WORK REQUIRED: Starting with the line that contains "Trading Tool |", repeat each line exactly through the final line of the listing. No picture should appear in the copy.
▼
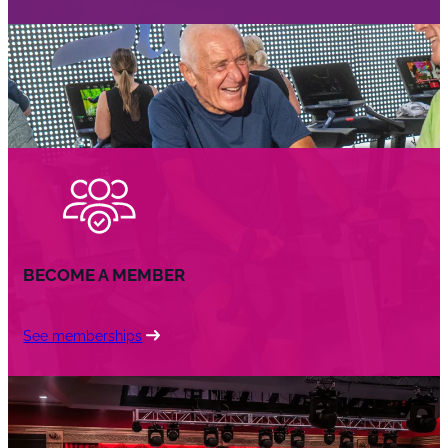
BECOME A MEMBER
See memberships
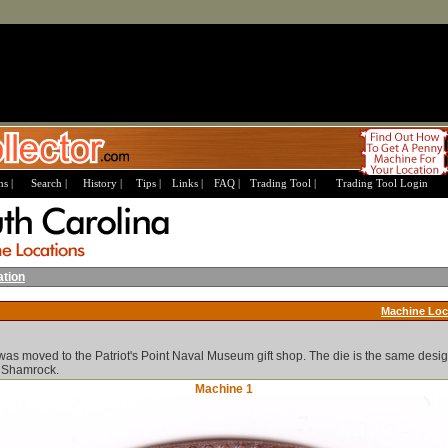
s |
Search |
History |
Tips |
Links |
FAQ |
Trading Tool |
Trading Tool Login
ation
Machine Loc
as moved to the Patriot's Point Naval Museum gift shop. The die is the same desig
s Shamrock.
Machine 1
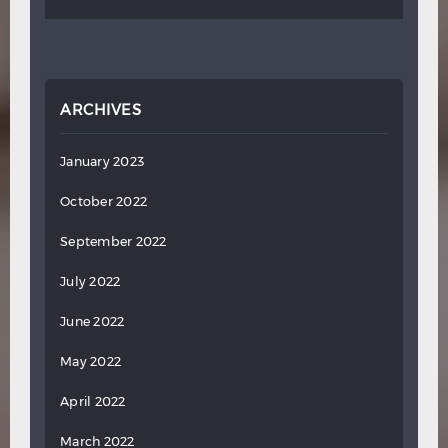
ARCHIVES
January 2023
October 2022
September 2022
July 2022
June 2022
May 2022
April 2022
March 2022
▲
SOLVED EXERCISE:
Trading Tool |
Trading Tool Login
ation
Machine Loc
as moved to the Patriot's Point Naval Museum gift shop. The die is the same desig
s Shamrock.
Machine 1
ARCHIVES
January 2023
October 2022
September 2022
July 2022
June 2022
May 2022
April 2022
March 2022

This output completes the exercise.